- WORK TO COMPLETE: Please write out the text of the records again, switching "Passer au contenu" to "Aller au contenu" and leaving everything else unchanged. Leave the pictures out of your answer.

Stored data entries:
##############################
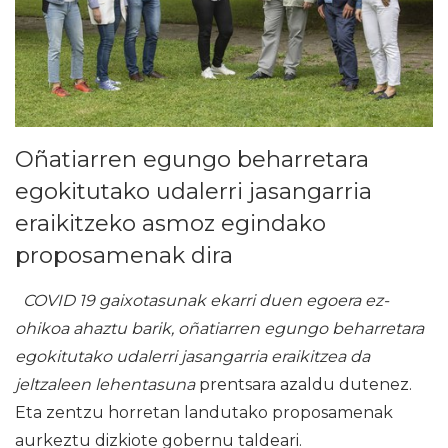
Oñatiarren egungo beharretara
egokitutako udalerri jasangarria
eraikitzeko asmoz egindako
proposamenak dira
COVID 19 gaixotasunak ekarri duen egoera ez-
ohikoa ahaztu barik, oñatiarren egungo beharretara
egokitutako udalerri jasangarria eraikitzea da
jeltzaleen lehentasuna
prentsara azaldu dutenez.
Eta zentzu horretan landutako proposamenak
aurkeztu dizkiote gobernu taldeari.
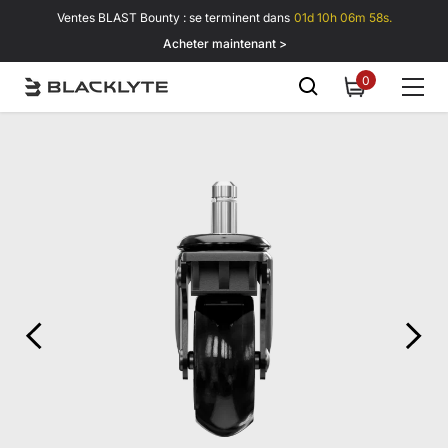
Passer au contenu
Ventes BLAST Bounty : se terminent dans
01d 10h 06m 58s.
Acheter maintenant >
0
0
item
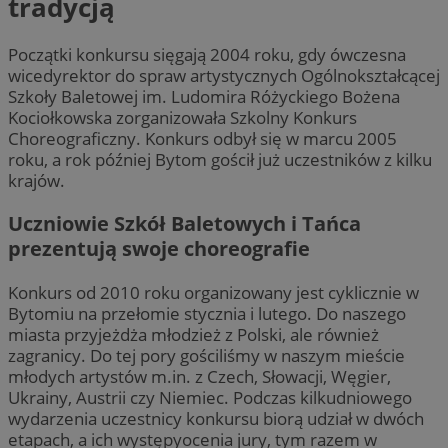
tradycją
Początki konkursu sięgają 2004 roku, gdy ówczesna
wicedyrektor do spraw artystycznych Ogólnokształcącej
Szkoły Baletowej im. Ludomira Różyckiego Bożena
Kociołkowska zorganizowała Szkolny Konkurs
Choreograficzny. Konkurs odbył się w marcu 2005
roku, a rok później Bytom gościł już uczestników z kilku
krajów.
Uczniowie Szkół Baletowych i Tańca
prezentują swoje choreografie
Konkurs od 2010 roku organizowany jest cyklicznie w
Bytomiu na przełomie stycznia i lutego. Do naszego
miasta przyjeżdża młodzież z Polski, ale również
zagranicy. Do tej pory gościliśmy w naszym mieście
młodych artystów m.in. z Czech, Słowacji, Węgier,
Ukrainy, Austrii czy Niemiec. Podczas kilkudniowego
wydarzenia uczestnicy konkursu biorą udział w dwóch
etapach, a ich występyocenia jury, tym razem w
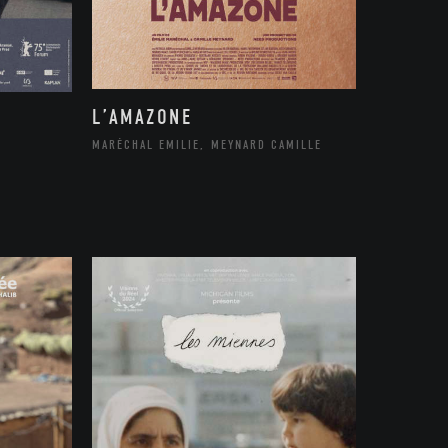
L’AMAZONE
MARÉCHAL EMILIE, MEYNARD CAMILLE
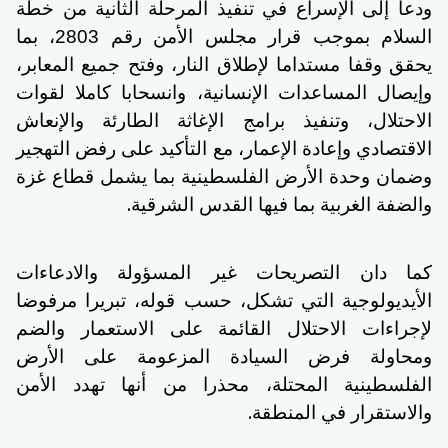
ودعا إلى الإسراع في تنفيذ المرحلة الثانية من خطة
السلام بموجب قرار مجلس الأمن رقم 2803، بما
يحقق وقفا مستداما لإطلاق النار، وفتح جميع المعابر،
وإيصال المساعدات الإنسانية، وانسحابا كاملا لقوات
الاحتلال، وتنفيذ برامج الإغاثة الطارئة والإنعاش
الاقتصادي وإعادة الإعمار، مع التأكيد على رفض التهجير
وضمان وحدة الأرض الفلسطينية بما يشمل قطاع غزة
.
والضفة الغربية بما فيها القدس الشرقية
كما دان التصريحات غير المسؤولة والادعاءات
الأيديولوجية التي تشكل، حسب قوله، تبريرا مرفوضا
لإجراءات الاحتلال القائمة على الاستعمار والضم
ومحاولة فرض السيادة المزعومة على الأرض
الفلسطينية المحتلة، محذرا من أنها تهدد الأمن
.
والاستقرار في المنطقة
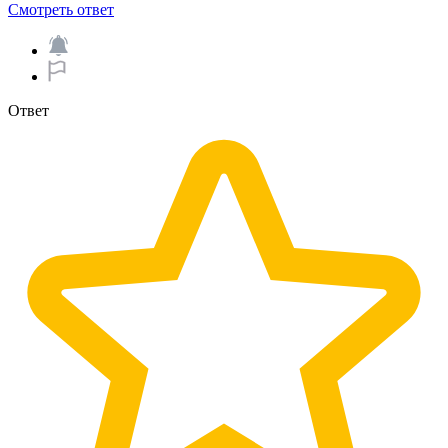
Смотреть ответ
Ответ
##############################
- SOLUTION BELOW:
Oñatiarren egungo beharretara
egokitutako udalerri jasangarria
eraikitzeko asmoz egindako
proposamenak dira
COVID 19 gaixotasunak ekarri duen egoera ez-
ohikoa ahaztu barik, oñatiarren egungo beharretara
egokitutako udalerri jasangarria eraikitzea da
jeltzaleen lehentasuna
prentsara azaldu dutenez.
Eta zentzu horretan landutako proposamenak
aurkeztu dizkiote gobernu taldeari.
Aller au contenu
Ventes BLAST Bounty : se terminent dans
01d 10h 06m 58s.
Acheter maintenant >
0
0
item
tradycją
Początki konkursu sięgają 2004 roku, gdy ówczesna
wicedyrektor do spraw artystycznych Ogólnokształcącej
Szkoły Baletowej im. Ludomira Różyckiego Bożena
Kociołkowska zorganizowała Szkolny Konkurs
Choreograficzny. Konkurs odbył się w marcu 2005
roku, a rok później Bytom gościł już uczestników z kilku
krajów.
Uczniowie Szkół Baletowych i Tańca
prezentują swoje choreografie
Konkurs od 2010 roku organizowany jest cyklicznie w
Bytomiu na przełomie stycznia i lutego. Do naszego
miasta przyjeżdża młodzież z Polski, ale również
zagranicy. Do tej pory gościliśmy w naszym mieście
młodych artystów m.in. z Czech, Słowacji, Węgier,
Ukrainy, Austrii czy Niemiec. Podczas kilkudniowego
wydarzenia uczestnicy konkursu biorą udział w dwóch
etapach, a ich występyocenia jury, tym razem w
L’AMAZONE
MARÉCHAL EMILIE, MEYNARD CAMILLE
ودعا إلى الإسراع في تنفيذ المرحلة الثانية من خطة
السلام بموجب قرار مجلس الأمن رقم 2803، بما
يحقق وقفا مستداما لإطلاق النار، وفتح جميع المعابر،
وإيصال المساعدات الإنسانية، وانسحابا كاملا لقوات
الاحتلال، وتنفيذ برامج الإغاثة الطارئة والإنعاش
الاقتصادي وإعادة الإعمار، مع التأكيد على رفض التهجير
وضمان وحدة الأرض الفلسطينية بما يشمل قطاع غزة
.
والضفة الغربية بما فيها القدس الشرقية
كما دان التصريحات غير المسؤولة والادعاءات
الأيديولوجية التي تشكل، حسب قوله، تبريرا مرفوضا
لإجراءات الاحتلال القائمة على الاستعمار والضم
ومحاولة فرض السيادة المزعومة على الأرض
الفلسطينية المحتلة، محذرا من أنها تهدد الأمن
.
والاستقرار في المنطقة
Смотреть ответ
Ответ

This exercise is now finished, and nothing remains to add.